_About this task_
Each line of the data below holding the word "CANARIAS" must be copied.

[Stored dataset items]
--- START ---

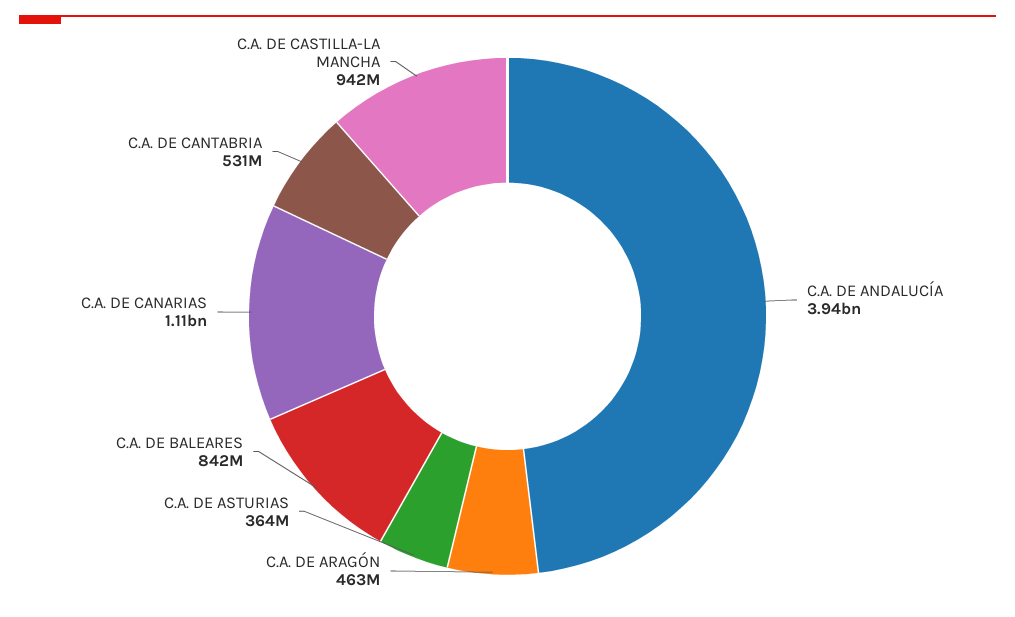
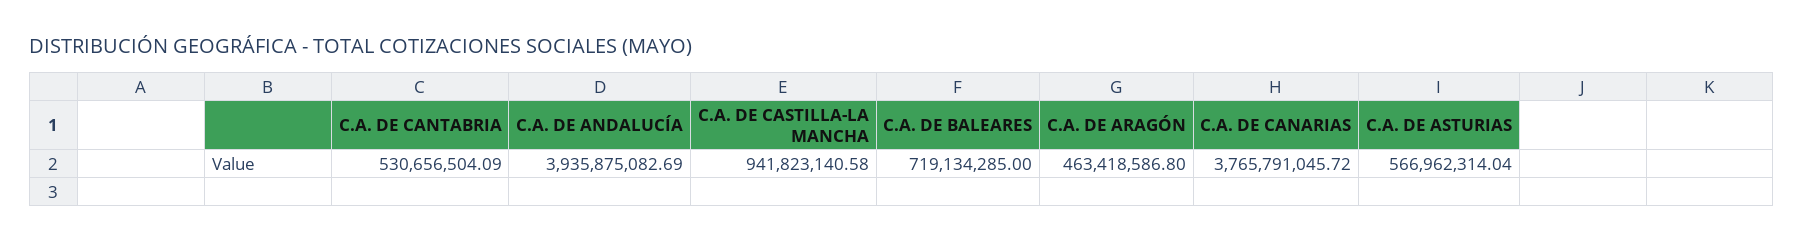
  {
    "C.A. DE ANDALUCÍA": 3935875082.69,
    "C.A. DE ARAGÓN": 463418586.8,
-   "C.A. DE ASTURIAS": 364000000,
+   "C.A. DE ASTURIAS": 566962314.04,
-   "C.A. DE BALEARES": 842000000,
+   "C.A. DE BALEARES": 719134285,
-   "C.A. DE CANARIAS": 1110000000,
+   "C.A. DE CANARIAS": 3765791045.72,
    "C.A. DE CANTABRIA": 530656504.09,
    "C.A. DE CASTILLA-LA MANCHA": 941823140.58
  }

--- END ---

_Result of the task_
-   "C.A. DE CANARIAS": 1110000000,
+   "C.A. DE CANARIAS": 3765791045.72,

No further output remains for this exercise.